Exercise directions — Search the records below for the word "الحمل". Copy each line where it occurs.

Material for this exercise —
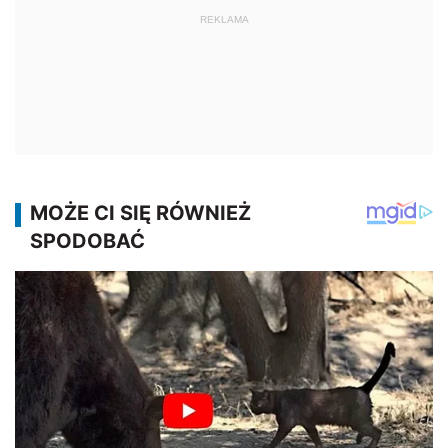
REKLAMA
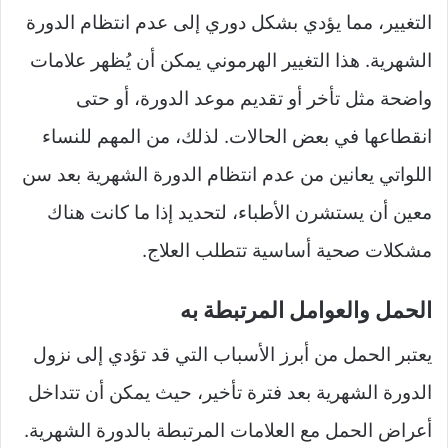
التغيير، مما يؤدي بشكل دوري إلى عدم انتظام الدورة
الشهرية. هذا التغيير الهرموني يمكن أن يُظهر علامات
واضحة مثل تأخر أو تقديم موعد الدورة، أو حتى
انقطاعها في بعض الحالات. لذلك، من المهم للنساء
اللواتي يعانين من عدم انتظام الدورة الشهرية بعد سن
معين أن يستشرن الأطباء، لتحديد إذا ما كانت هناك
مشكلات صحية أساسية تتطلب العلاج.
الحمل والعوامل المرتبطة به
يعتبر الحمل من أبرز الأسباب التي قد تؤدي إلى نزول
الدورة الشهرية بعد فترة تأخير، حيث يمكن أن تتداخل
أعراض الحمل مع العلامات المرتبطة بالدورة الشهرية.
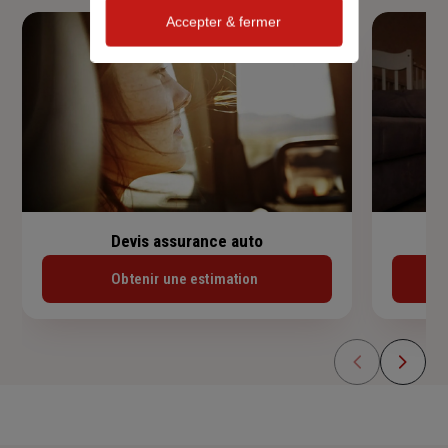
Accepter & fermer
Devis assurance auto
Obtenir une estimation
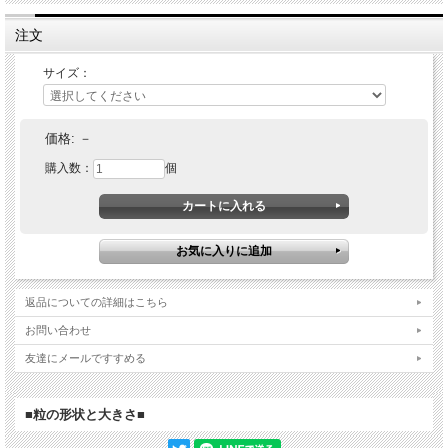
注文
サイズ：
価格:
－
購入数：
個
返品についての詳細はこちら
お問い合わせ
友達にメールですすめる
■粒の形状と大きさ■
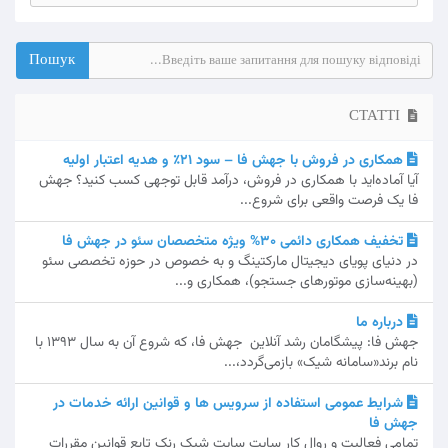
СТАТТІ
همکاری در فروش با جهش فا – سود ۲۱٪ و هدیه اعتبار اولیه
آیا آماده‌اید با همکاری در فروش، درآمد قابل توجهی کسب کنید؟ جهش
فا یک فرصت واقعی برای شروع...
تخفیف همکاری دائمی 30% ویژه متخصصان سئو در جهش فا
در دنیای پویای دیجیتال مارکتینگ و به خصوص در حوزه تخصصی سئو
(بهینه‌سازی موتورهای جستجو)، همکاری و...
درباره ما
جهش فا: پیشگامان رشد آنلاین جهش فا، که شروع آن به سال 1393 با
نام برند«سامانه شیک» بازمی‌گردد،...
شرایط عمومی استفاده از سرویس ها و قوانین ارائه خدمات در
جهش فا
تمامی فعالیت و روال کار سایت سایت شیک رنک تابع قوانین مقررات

Output below —
الحمل والعوامل المرتبطة به
يعتبر الحمل من أبرز الأسباب التي قد تؤدي إلى نزول
أعراض الحمل مع العلامات المرتبطة بالدورة الشهرية.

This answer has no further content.